=== THE DATA ===
-=-=-=-=-

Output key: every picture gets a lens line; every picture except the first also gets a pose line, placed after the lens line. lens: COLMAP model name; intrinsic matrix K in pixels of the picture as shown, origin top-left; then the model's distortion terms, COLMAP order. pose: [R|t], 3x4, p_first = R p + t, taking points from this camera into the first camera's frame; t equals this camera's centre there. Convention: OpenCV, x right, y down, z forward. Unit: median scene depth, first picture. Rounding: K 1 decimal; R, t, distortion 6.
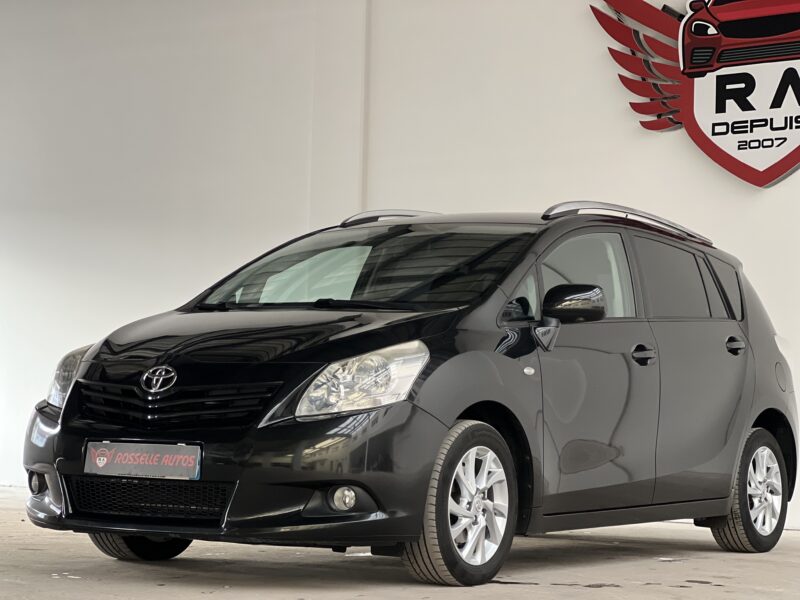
lens RADIAL K [[1767.2, 0, 392.0], [0, 1767.2, 304.3], [0, 0, 1]] dist [0.086804, 0.000000]
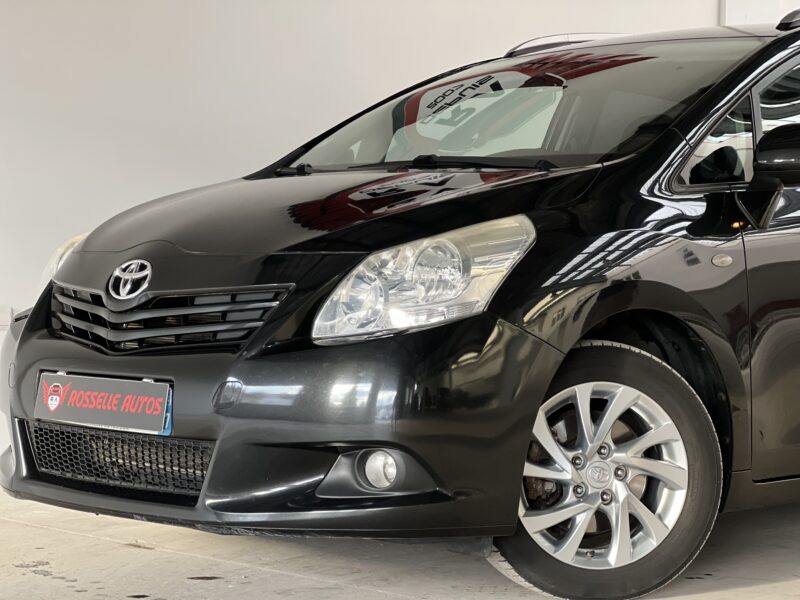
lens RADIAL K [[1767.2, 0, 400.4], [0, 1767.2, 301.3], [0, 0, 1]] dist [0.086804, 0.000000]
pose [[0.974868, -0.004859, -0.222729, 0.065479], [0.019811, 0.997692, 0.064948, 0.005414], [0.221900, -0.067728, 0.972714, 0.216764]]
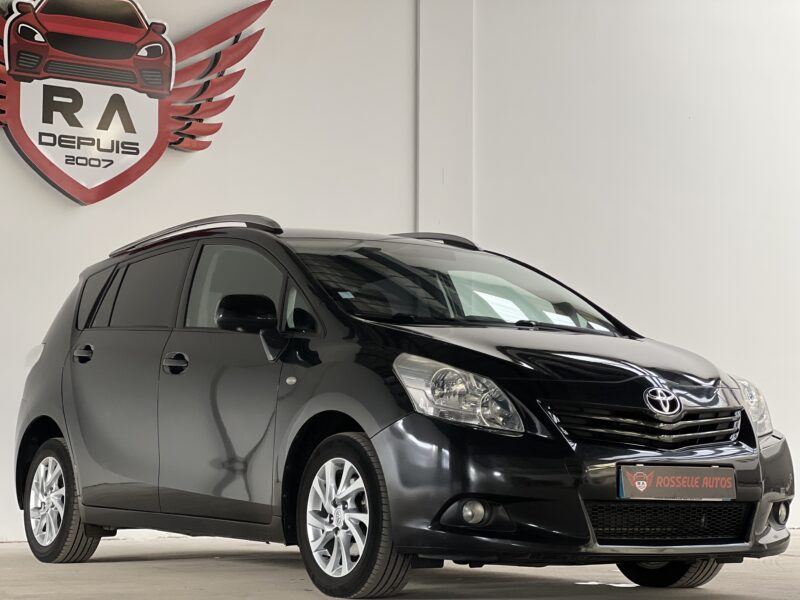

-=-=-=-=-

=== ABOUT THIS TASK ===
Rewrite the data from its first line through the line containing "301.3], [0, 0, 1]] dist [0.086804, 0.000000]", changing "intrinsic matrix" to "calibration matrix" and keeping everything else identical. Omit the pictures.

=== EXERCISE RESULT ===
Output key: every picture gets a lens line; every picture except the first also gets a pose line, placed after the lens line. lens: COLMAP model name; calibration matrix K in pixels of the picture as shown, origin top-left; then the model's distortion terms, COLMAP order. pose: [R|t], 3x4, p_first = R p + t, taking points from this camera into the first camera's frame; t equals this camera's centre there. Convention: OpenCV, x right, y down, z forward. Unit: median scene depth, first picture. Rounding: K 1 decimal; R, t, distortion 6.
lens RADIAL K [[1767.2, 0, 392.0], [0, 1767.2, 304.3], [0, 0, 1]] dist [0.086804, 0.000000]
lens RADIAL K [[1767.2, 0, 400.4], [0, 1767.2, 301.3], [0, 0, 1]] dist [0.086804, 0.000000]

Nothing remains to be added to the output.